27. Friendzone

224 67 35
                                    

Hulla, sori banget kemalaman. RL ribet banget. Yang kemarin banyak banget kasih komen, makasih yak. Kasih jejak kalian yak, buat penyemangat yang nulis. Jumpa minggu depan. 

💕💕💕

"Lea?" Abas menggigit bibir. "Sejujurnya, aku sama sekali nggak mikirin dia karena fokusku cuma kamu. Tapi aku bakal cari cara ngomong ke Lea karena aku juga yang ngajakin dia gabung di Saturn Universe waktu dia pulang bareng putrinya dari Belanda setelah suaminya meninggal."

"Jadi?" Hana jengah mendengar cerita biografi Lea. Yang dia butuhkan sekarang adalah sikap tegas Abas.

"Kamu nggak usah mikirin dia, Yang. Aku ... akan cari cara ngatasin semua ini tanpa menyakiti semuanya. Kamu dan juga Lea. Lagian aku nggak bisa semudah itu mem-phk atau mutasiin Lea. Gimana pun Saturn Games 'kan masih di bawah naungan Saturn Universe Group. Jadi, untuk rolling karyawan dan lain-lain, tetap di bawah kendali HRD pusat." Abas meringis, melihat wajah kecut Hana. "Seenggaknya aku harus ngomongin dulu sama Papa karena Lea dulu diterima karena rekomendasiku. Padahal Pak Richard nggak setuju karena malah mau ditempatkan di Jakarta karena kesan pertama waktu wawancara, Lea itu cepet. Sat set."

Hana berdecak. "Sat set. Iya sat set. Cepet. Tapi dia itu kayak musuh dalam selimut, Mas. Masa iya dia cium Mas. Bossnya yang udah nikah! Trus yang rebahan bareng itu, apa maksudnya coba?"

"Yang, udah dong. Jangan emosi." Abas berusaha menenangkan Hana. "Aku yang salah kalau udah tidur, kaya batu. Susah bangun."

"Mas, selama ini aku nahan. Tapi, tapi ...." Hana mengembuskan napas kasar.

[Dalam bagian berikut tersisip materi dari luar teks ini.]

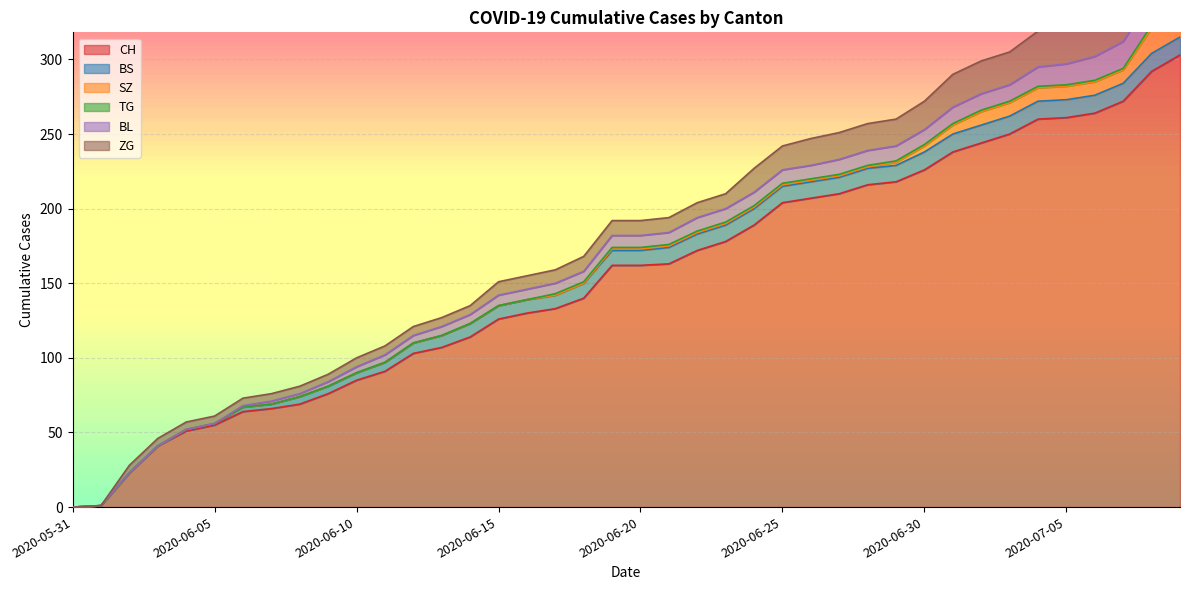

Reading left to right, extract all data points from this chart.

CH: 0	1	23	41	51	55	64	66	69	76	85	91	103	107	114	126	130	133	140	162	162	163	172	178	189	204	207	210	216	218	226	238	244	250	260	261	264	272	292	303
BS: 0	0	0	0	1	1	3	3	5	5	5	6	7	8	9	9	9	9	10	10	10	11	11	11	11	11	11	11	11	11	12	12	12	12	12	12	12	12	12	12
SZ: 0	0	0	0	0	0	0	0	0	0	0	0	0	0	0	0	0	0	0	1	1	1	1	1	1	1	1	1	1	2	4	6	9	9	9	9	9	9	17	17
TG: 0	0	0	0	0	0	0	0	0	0	0	0	0	0	0	0	0	1	1	1	1	1	1	1	1	1	1	1	1	1	1	1	1	1	1	1	1	1	2	2
BL: 0	0	0	0	0	0	1	2	2	3	4	5	5	6	6	7	7	7	7	8	8	8	9	9	9	9	9	10	10	10	10	11	11	11	13	14	16	18	19	20
ZG: 0	0	5	5	5	5	5	5	5	5	6	6	6	6	6	9	9	9	10	10	10	10	10	10	16	16	18	18	18	18	19	22	22	22	24	24	24	26	29	31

"Iya, Yang. Kamu udah nahan semuanya. Jadi, mulai sekarang nggak usah pikirin Lea. Aku bakal cari cara menyelesaikan masalah ini. Oke?" Kedua alis Abas terangkat.

"Terserah."

"Yang ...." Bibir Abas maju beberapa senti dengan sorot mata memelas.

"Eh, Mas, sebenarnya aku nggak mau ngomong gini. Tapi, Mas harus tegas dong. Jujur, aku sempet goyah sama cerita Mas. Tapi, kalau masih ada Lea ..." Hana menggeleng. "Entahlah. Aku nggak mau lagi. Mending aku yang mundur. Aku udah kehilangan semuanya, Mas. Sekalian aja hancur lebur!"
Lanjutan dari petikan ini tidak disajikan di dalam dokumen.